◆ **Work order**
For each statement below, say yes or no as to whether it agrees with the post on simplifying geometry, and quote the words of the post that decide it. (a) The Norway shape had already been simplified before it was shared. (b) The simplification is meant to help optimize an Elasticsearch index for geofenced searches. (c) The answer calls the topic simple and closed.

══ Source extract

# Simplify geometry

Which is the best way to convert a complex multipolygon into simple and "merged" polygon?

For example, the red stroked polygon (drawn by hand of course) is the simplified version of the white multipolygon one:

The aim is to get rid of the little polygons by generalizing the zone, also, there is a multipolygon that could be converted into 2 simplified polygons features or a simplified multipolygon feature:

The purpose of doing this is to find a way to optimize an elasticsearch geo_shape index for searching geofenced queries. In this case, low resolution works to test the search capabilities.

link to the geojson gist. Original Norway shape was extracted from a kml and already simplified with `ogr2ogr -simplify 0.125`.

• Please take the Tour, which explains how our "Focused question / Best answer" model operates. Questions about "best" methods fare poorly here. Polygon generalization is a large and complex topic without the difficulty introduced by multipart archipelagos. – Vince May 17 '18 at 10:27
• what are your tools? GDAL/OGR obviously, QGIS? PostGIS? there's e.g. the old buffer-in/buffer-out trick or `ST_ConvexHull` via sqlite SQL in ogr2ogr (you can also dump your Mulits) – ThingumaBob May 17 '18 at 10:36
• Vincen thanks, in your comment you are assuming that people making questions knows the complete jargon and have an average level of knowledge in the specific domain. In StackOverflow I have help people just "assimilating" what they wanted to know, even when language barriers, without having a dump of their mind in the correct encoding, are we computers or humans?. Robin took the time to make the point and explain the answer, which makes him a real contributor, not a moderating machine. – panchicore May 17 '18 at 11:58
• If just for searching, a simple bounding box should do the trick – Matt May 17 '18 at 14:36

## 1 Answer

I see multiples ways to answer this complex problem, but do remember this is a complex and not really closed topic, like Vince said. First, if you want to test, you should probably import your data in Postgis to quickly test and see the result, then look for other tools/library if you want to industrialyze (or just read or export from Postgis), that's usually what I do.

════
══ Data extracts

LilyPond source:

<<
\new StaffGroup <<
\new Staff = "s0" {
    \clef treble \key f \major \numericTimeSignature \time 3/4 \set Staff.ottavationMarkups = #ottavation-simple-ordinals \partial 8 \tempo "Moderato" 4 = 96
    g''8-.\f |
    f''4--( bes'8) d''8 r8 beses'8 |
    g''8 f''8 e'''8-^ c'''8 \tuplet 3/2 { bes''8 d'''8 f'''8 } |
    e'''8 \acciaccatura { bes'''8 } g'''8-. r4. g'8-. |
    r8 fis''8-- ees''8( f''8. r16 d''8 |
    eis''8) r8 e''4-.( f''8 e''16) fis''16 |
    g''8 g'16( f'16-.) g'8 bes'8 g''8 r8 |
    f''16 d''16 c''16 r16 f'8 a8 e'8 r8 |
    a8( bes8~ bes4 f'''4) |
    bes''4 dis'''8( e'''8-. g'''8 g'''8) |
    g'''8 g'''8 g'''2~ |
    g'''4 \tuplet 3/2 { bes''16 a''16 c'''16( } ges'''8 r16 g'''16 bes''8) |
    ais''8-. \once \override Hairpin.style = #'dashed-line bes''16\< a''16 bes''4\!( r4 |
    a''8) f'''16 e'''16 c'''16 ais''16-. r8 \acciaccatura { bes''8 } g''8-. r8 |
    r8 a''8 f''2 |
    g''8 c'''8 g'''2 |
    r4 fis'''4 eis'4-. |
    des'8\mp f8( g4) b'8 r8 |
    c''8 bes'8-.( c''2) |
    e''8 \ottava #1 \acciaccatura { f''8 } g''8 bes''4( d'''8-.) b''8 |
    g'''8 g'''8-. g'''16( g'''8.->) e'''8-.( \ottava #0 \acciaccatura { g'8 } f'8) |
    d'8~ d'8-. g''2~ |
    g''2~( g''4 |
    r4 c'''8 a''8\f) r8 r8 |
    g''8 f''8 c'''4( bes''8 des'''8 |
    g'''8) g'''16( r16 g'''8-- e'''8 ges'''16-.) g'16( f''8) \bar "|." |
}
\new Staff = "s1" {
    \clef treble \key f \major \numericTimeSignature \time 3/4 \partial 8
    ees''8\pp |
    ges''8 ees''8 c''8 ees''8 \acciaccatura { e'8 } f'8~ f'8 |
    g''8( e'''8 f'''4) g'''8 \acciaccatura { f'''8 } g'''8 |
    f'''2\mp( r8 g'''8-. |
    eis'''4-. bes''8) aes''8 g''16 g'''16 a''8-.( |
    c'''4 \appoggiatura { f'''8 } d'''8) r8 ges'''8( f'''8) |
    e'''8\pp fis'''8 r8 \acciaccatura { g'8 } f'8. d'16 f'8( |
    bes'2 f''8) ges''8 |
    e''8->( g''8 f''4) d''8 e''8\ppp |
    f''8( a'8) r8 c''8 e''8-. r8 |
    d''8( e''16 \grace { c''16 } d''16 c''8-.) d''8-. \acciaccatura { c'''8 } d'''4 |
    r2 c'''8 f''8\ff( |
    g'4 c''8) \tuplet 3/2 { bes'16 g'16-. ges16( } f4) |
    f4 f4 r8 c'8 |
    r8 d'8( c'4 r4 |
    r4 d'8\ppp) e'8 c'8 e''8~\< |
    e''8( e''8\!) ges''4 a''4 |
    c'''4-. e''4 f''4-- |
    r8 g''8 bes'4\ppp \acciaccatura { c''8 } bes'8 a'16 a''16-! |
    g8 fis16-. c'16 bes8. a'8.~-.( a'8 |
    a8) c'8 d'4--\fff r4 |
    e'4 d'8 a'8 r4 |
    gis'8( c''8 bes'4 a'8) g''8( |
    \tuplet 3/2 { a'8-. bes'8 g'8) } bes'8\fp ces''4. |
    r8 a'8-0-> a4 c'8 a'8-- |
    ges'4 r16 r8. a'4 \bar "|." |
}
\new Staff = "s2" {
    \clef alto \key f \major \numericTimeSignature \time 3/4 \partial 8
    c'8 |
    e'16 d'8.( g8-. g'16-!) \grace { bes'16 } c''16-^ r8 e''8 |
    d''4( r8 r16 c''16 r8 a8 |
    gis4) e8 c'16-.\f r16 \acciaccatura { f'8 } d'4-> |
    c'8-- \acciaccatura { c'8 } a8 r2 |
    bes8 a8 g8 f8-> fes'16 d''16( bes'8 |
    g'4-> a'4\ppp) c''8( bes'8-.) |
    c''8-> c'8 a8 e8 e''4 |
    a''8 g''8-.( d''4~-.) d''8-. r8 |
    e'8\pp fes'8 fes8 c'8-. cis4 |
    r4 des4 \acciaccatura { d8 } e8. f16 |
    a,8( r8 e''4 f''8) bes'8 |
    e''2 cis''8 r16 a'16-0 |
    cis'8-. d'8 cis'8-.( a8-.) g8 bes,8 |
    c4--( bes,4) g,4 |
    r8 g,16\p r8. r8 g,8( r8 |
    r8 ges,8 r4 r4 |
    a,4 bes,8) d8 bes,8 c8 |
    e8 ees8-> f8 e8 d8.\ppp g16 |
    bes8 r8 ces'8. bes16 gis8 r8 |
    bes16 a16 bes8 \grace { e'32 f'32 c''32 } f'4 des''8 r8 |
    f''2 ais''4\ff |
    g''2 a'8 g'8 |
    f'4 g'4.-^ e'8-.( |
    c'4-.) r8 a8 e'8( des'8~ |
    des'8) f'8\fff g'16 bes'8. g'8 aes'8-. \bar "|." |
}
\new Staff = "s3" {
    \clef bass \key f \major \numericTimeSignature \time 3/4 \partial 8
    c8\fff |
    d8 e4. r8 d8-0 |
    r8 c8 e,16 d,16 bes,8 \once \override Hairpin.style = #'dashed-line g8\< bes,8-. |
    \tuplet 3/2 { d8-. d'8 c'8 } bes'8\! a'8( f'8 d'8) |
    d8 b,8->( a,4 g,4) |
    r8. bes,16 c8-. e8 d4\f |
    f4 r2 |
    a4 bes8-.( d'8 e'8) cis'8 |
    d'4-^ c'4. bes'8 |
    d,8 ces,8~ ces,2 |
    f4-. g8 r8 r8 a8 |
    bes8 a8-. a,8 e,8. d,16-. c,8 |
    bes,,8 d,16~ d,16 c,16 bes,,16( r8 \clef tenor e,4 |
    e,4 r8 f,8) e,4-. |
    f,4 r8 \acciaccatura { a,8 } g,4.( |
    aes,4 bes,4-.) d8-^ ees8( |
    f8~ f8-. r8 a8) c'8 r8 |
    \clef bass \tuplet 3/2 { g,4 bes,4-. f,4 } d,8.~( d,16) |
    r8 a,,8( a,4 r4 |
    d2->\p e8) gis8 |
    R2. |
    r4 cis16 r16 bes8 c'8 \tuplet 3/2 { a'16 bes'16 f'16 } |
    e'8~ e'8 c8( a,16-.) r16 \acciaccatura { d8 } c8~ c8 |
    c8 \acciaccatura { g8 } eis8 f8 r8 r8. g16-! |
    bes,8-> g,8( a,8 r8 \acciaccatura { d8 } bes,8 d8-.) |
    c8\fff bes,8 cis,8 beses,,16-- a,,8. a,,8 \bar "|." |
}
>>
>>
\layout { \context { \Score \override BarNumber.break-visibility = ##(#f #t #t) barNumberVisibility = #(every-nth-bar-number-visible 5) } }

════

◆ **Exercise output**
(a) Yes: "Original Norway shape was extracted from a kml and already simplified"
(b) Yes: "optimize an elasticsearch geo_shape index for searching geofenced queries"
(c) No: "this is a complex and not really closed topic"